*INSTRUCTIONS TO FOLLOW*. Copy verbatim the span of lines beginning at the line that contains "Have questions or" and ending with the final line of the data. Exclude pictures from the copy.

*EXERCISE MATERIAL*.
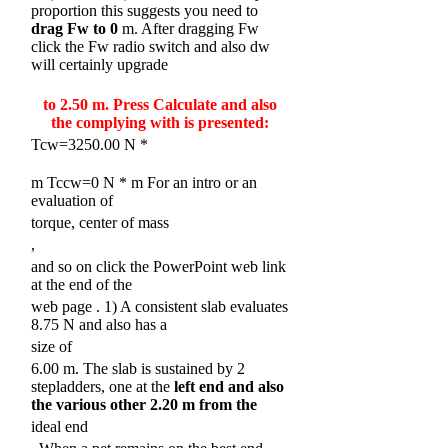
proportion this suggests you need to
drag Fw to 0
m. After dragging Fw
click the Fw radio switch and also dw
will certainly upgrade
to 2.50 m. Press Calculate and also
the complying with is presented:
Tcw=3250.00 N *
m Tccw=0 N * m For an intro or an
evaluation of
torque, center of mass
,
and so on click the PowerPoint web link
at the end of the
web page
. 1) A consistent slab evaluates
8.75 N and also has a
size of
6.00 m. The slab is sustained by 2
stepladders, one at the
left end and also
the various other 2.20
m from the
ideal end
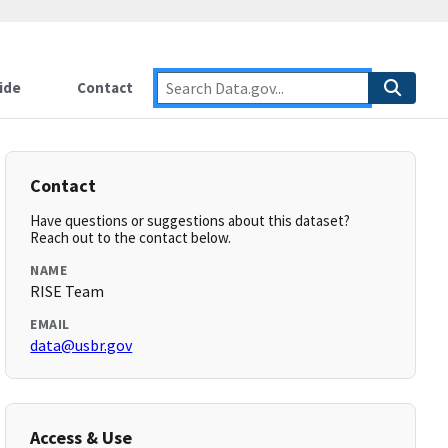
ide
Contact
Contact
Have questions or suggestions about this dataset?
Reach out to the contact below.
NAME
RISE Team
EMAIL
data@usbr.gov
Access & Use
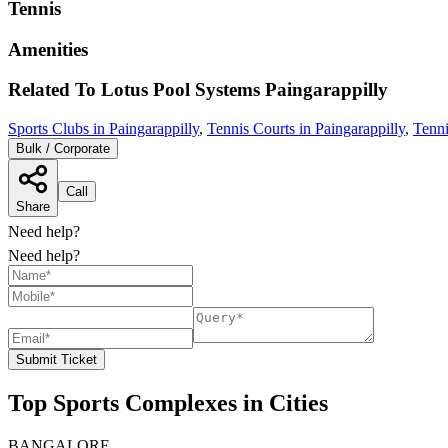
Tennis
Amenities
Related To
Lotus Pool Systems
Paingarappilly
Sports Clubs in Paingarappilly
,
Tennis Courts in Paingarappilly
,
Tenni
Bulk / Corporate
Call
Share
Need help?
Need help?
Submit Ticket
Top Sports Complexes in Cities
BANGALORE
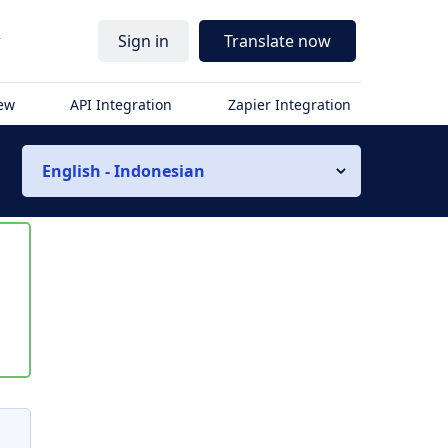
r
Sign in
Translate now
iew
API Integration
Zapier Integration
English - Indonesian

*OUTPUT FOR THIS TASK*.
Have questions or suggestions about this dataset?
Reach out to the contact below.
NAME
RISE Team
EMAIL
data@usbr.gov
Access & Use
Tennis
Amenities
Related To
Lotus Pool Systems
Paingarappilly
Sports Clubs in Paingarappilly
,
Tennis Courts in Paingarappilly
,
Tenni
Bulk / Corporate
Call
Share
Need help?
Need help?
Submit Ticket
Top Sports Complexes in Cities
BANGALORE
r
Sign in
Translate now
iew
API Integration
Zapier Integration
English - Indonesian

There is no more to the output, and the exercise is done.